とはいえ、試合の序盤10分はポーランドがペースを握ります。ポーランドがプラニッチが上がった隙を狙い、9分にロボジンスキの危険な右クロスが入るものの、ルニェがパンチング。この際にクネジェヴィッチがルニェと衝突して左足膝の靭帯を痛めてしまいます。その後もクネジェヴィッチは痛みに耐えながらプレーしましたが、27分にチョルルカと交代。チョルルカは右SBではなく、そのままセンターバックの位置に入りました。ちなみにクネジェヴィッチの大会中の復帰が無理となり、ビリッチ監督は「大きなハンディキャップ」と嘆いています。
試合に戻りましょう。クロアチアは中盤のボールの奪い合いを制し、10分過ぎからゲームをコントロールするようになると、攻撃の形を次第に作っていきます。とりわけ、唯一の司令塔とも言えるラキティッチがリズムを与えていきました。シュートに結びつかなったとはいえ、14分にはクラスニッチのスルーパスからプラニッチが左サイドのスペースを突いてクロス。20分、ラキティッチの右FKにヴェイッチがヘディングシュートを試みますが、ボールはわずかに左ポストを逸れていきます。
ビッグチャンスは32分に訪れます。ペトリッチとのワンツーで抜け出したクラスニッチがGKボルツと一対一となり、左足でシュートするもののボルツがセーブ。37分にも左のスペースに走り込んだプラニッチがペトリッチのパスを受けてシュートするも、これもボルツがセーブします。39分にはペトリッチ、44分にはレコがミドルシュートを放つものの、それぞれポストを逸れていきます。

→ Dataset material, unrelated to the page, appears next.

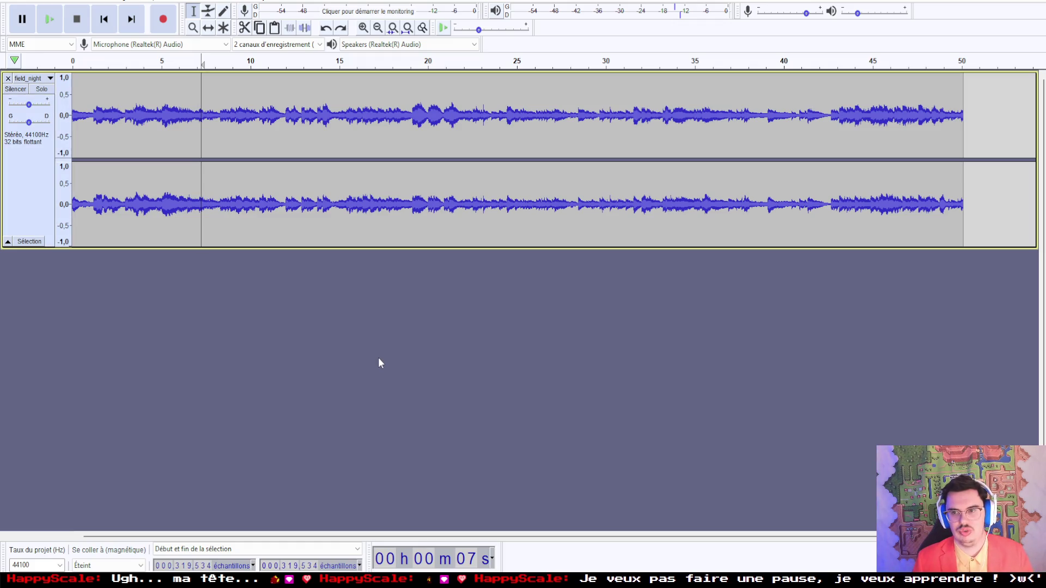
key(ctrl+z)
key(ctrl+y)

「ボルツが素晴らしいGKでなければ、既に前半で2-0とリードできていた」
こうビリッチ監督が語ったように(ちなみに試合後、ビリッチは息子に頼まれてボルツのユニフォームをお願いしていました)、ロスタイムにもクラスニッチが縦のボールを前にして二人のDFを背にし、それぞれをかわして最後はマイボールにしてボルツと一対一になったものの、これまたボルツが足を伸ばしてセーブします(写真)。幾つものチャンスを作ったとはいえ、スコアレスで前半を折り返します。

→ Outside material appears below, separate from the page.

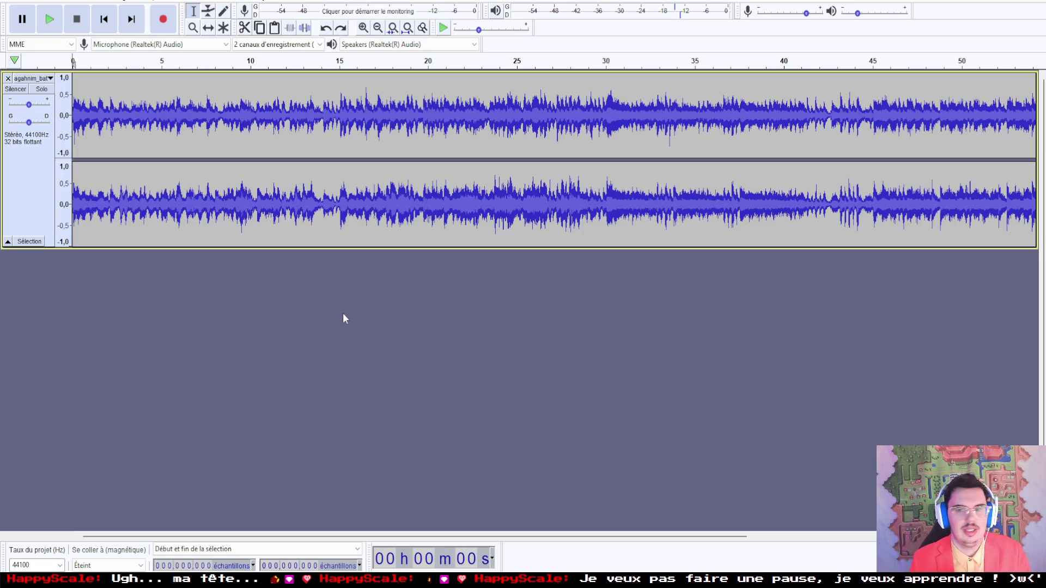
key(ctrl+y)
key(ctrl+y)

後半に入って直ぐ、ドイツがオーストリアに先制したことがスタジアムの大画面に表示されます。これでポーランドは気落ちしたのか、53分、とうとうクロアチアに先制点が訪れます。ルーズボールの競合いでクラスニッチがワシレブスキに倒されるものの、審判はアドバンテージを取り、ボールを拾ったプラニッチが左から持ち込んで、最後は立ち上がったクラスニッチへラストパス。「キラー」の愛称にふさわしい彼らしいゴールでした。ノートラップで左足を振り抜くと、ボールは高スピードで右ネットに突き刺さります。腎臓移植の困難を乗り越え、代表における2年ぶりのゴールでした(写真左から二人目)。
「ネットにボールが収まったのを見た時、健康を勝ち取るための力とモチベーションを与えてくれた妻子や両親、弟のことを思い浮かべた。僕は自分の幸運をサポーターと分け合いたかった。彼らもまた応援してくれただけにね。人間は再び戻ってこれること、希望はいつも存在することを僕は世界に示すことができたんだ」
クラスニッチは試合後、声を震わせながらミックスゾーンで語ったそうです。このゴールは単なる一点ではなく、クラスニッチが決めたということでチームの士気を特別に高める一点となりました。
このままでは引き下がれないポーランドはスモラレクを投入します。63分、ペナルティエリアでロジェールがトラップで相手をかわしてシュートするもボールは左へ。67分にはサガノフスキがどんぴしゃでヘディングシュートをするも、ルニェがしっかりとキャッチ。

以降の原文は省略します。